Identifying novel therapeutic targets related to TDP-43 loss : Velina Kozareva
Despite the diversity of ALS, almost all patients have one thing in common: the protein TDP-43 stops performing its normal functions in the nucleus, leading to disrupted splicing and decreased expression of many genes. Several of the most prominent genes affected by this loss, such as STMN2 and UNC13A, are already being investigated as potential therapeutic targets. However, we still lack a complete understanding of all the processes impacted downstream of TDP-43 loss – and how these pathway defects lead to motor neuron death. Identifying and characterizing these pathways is crucial for developing new treatments that potentially target multiple aspects of neuronal degeneration in ALS. In collaboration with the groups of Sarah Kargbo-Hill at U. Michigan and Michael Ward at the NIH, we are applying computational models to better understand these disrupted pathways, using data from stem-cell derived neurons that were altered to reduce nuclear levels of TDP-43. Our analysis combines multiple data types – including gene expression and splicing changes, along with protein abundance levels – into integrated networks that can help characterize pathway-level effects. So far, our models have revealed significant links between TDP-43 splice targets and global protein expression changes, highlighting defects in processes related to neuronal activity and regeneration, protein degradation, and cellular metabolism. Importantly, we’ve found similar pathway changes in data generated from post-mortem patient neurons, and we are working to identify associations between these processes and known genomic risk factors for disease. With our colleagues, we are also currently investigating how changing the expression of specific genes involved in these pathways modifies the growth and function of stem-cell derived neurons.

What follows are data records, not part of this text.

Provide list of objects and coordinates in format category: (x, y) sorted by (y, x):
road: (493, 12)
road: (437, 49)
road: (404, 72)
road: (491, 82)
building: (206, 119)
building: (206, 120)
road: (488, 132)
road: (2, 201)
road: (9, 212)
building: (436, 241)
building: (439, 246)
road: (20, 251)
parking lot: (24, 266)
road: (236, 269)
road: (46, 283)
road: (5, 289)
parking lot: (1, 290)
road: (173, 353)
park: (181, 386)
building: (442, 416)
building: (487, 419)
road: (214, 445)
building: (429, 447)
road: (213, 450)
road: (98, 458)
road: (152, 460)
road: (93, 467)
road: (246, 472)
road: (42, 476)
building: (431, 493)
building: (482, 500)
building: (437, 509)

In the future, we plan to use this experimental platform to test ways to restore normal functions in these cells, with the ultimate goal of discovering novel mechanisms and gene combinations that can be therapeutically targeted to treat ALS.

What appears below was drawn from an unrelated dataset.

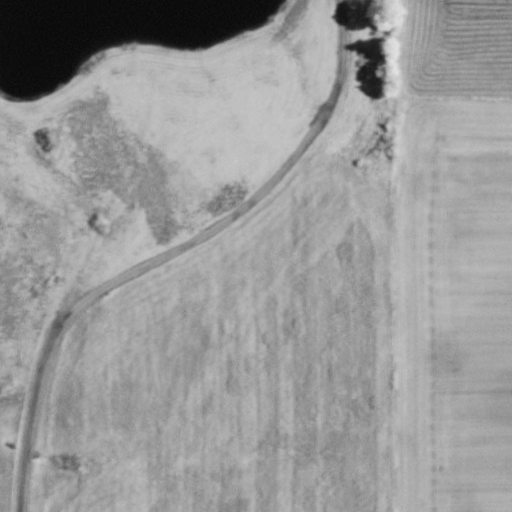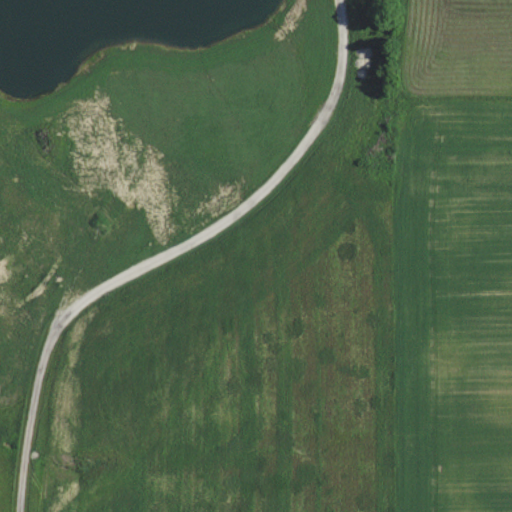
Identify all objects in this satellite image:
road: (169, 250)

Velina Kozareva is a PhD Student in the Computational and Systems Biology program at MIT, advised by Professor Ernest Fraenkel. Her research focuses on developing and applying computational models for integration of multiple data types, with a particular interest in understanding neurodegenerative diseases. She has previously worked to create methods for analyzing high-throughput genomics data at both the Broad Institute of MIT and Harvard and in industry.